Madam, - I had occasion to write to this page some years ago (March 2nd, 1998) in support of some of your readers who were making a plea for a permanent memorial to Francis Ledwidge at the Irish National War Gardens, Islandbridge. I am delighted to announce that, following a lengthy campaign, such a memorial now exists in the form of a plaque, commissioned and sponsored by our Society.
To all save their families, the 50,000 Irishmen who died fighting the Germans and their cohorts in the first World War are today forgotten, written out of history. Their names are unfamiliar to the general public.

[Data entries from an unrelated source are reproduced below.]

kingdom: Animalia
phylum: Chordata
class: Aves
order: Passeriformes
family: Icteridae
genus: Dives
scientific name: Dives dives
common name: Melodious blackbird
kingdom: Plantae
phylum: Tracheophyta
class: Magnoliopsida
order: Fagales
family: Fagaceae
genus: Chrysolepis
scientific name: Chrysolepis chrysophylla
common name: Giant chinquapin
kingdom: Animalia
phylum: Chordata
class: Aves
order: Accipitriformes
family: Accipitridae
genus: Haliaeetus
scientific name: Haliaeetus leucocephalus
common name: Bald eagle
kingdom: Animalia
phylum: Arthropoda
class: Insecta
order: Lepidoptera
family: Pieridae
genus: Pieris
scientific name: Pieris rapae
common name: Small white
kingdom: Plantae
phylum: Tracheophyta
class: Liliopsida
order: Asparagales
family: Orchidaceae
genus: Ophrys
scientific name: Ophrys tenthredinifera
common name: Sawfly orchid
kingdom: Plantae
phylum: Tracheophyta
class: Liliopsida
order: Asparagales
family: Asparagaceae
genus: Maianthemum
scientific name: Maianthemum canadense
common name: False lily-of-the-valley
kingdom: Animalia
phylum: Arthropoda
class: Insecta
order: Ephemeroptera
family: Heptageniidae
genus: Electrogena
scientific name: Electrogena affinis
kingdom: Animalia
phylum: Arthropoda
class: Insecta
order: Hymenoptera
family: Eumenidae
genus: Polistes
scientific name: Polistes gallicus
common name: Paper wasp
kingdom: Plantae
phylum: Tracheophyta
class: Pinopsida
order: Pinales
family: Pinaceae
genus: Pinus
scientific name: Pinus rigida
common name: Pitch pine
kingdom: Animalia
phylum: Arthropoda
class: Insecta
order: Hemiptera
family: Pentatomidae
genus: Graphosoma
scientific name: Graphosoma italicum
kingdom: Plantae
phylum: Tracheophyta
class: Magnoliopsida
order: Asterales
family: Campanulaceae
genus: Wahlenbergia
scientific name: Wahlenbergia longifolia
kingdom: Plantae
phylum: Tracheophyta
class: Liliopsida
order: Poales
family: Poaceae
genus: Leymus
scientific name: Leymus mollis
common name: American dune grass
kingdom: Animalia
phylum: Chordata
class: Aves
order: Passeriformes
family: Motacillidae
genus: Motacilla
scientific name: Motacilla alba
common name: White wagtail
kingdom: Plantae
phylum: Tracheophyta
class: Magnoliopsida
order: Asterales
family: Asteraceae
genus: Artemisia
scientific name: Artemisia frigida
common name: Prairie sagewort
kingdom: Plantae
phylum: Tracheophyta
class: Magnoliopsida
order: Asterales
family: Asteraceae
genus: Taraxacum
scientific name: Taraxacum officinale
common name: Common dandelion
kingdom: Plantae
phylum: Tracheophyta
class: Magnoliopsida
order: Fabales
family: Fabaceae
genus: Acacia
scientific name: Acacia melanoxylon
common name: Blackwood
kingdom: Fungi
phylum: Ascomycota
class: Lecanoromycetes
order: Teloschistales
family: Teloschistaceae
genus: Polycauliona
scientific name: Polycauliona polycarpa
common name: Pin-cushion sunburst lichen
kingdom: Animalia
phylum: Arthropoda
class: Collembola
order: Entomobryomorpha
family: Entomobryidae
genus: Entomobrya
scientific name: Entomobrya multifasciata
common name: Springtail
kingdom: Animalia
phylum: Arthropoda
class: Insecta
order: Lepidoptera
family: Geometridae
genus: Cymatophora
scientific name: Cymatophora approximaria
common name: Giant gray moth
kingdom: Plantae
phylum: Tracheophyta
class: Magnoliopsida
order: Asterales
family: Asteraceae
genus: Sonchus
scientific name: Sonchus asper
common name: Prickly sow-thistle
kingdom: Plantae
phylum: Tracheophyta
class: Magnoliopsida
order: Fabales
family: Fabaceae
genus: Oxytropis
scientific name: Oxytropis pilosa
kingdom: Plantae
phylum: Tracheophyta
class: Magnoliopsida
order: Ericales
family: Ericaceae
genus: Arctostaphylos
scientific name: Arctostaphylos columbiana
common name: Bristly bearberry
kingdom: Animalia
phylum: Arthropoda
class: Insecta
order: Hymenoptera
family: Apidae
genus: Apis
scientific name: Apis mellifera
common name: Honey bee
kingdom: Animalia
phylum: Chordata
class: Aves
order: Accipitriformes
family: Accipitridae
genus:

But there is one name we all know: that of Ireland's most renowned poet and soldier, Francis Ledwidge of Meath, who was trained in Inchicore at Richmond Barracks. Ledwidge will represent these men, giving them a voice, and that is why, this is not just a plaque to him, it is a plaque to the Irish at Gallipoli, to the Irish at the Somme, to the Irish wherever they have fallen on behalf of Ireland, as represented by the poet and his works.
The Minister of State for the Department of Finance, Mr Tom Parlon, will formally unveil the Ledwidge Plaque at the Irish National War Memorial Gardens, Islandbridge, Dublin, on Thursday, February 3rd at 4 p.m. For further information please contact 085 142 5752. - Yours, etc.,
LIAM O'MEARA, Chairman, The Inchicore Ledwidge Society, Emmet Crescent, Inchicore, Dublin 8.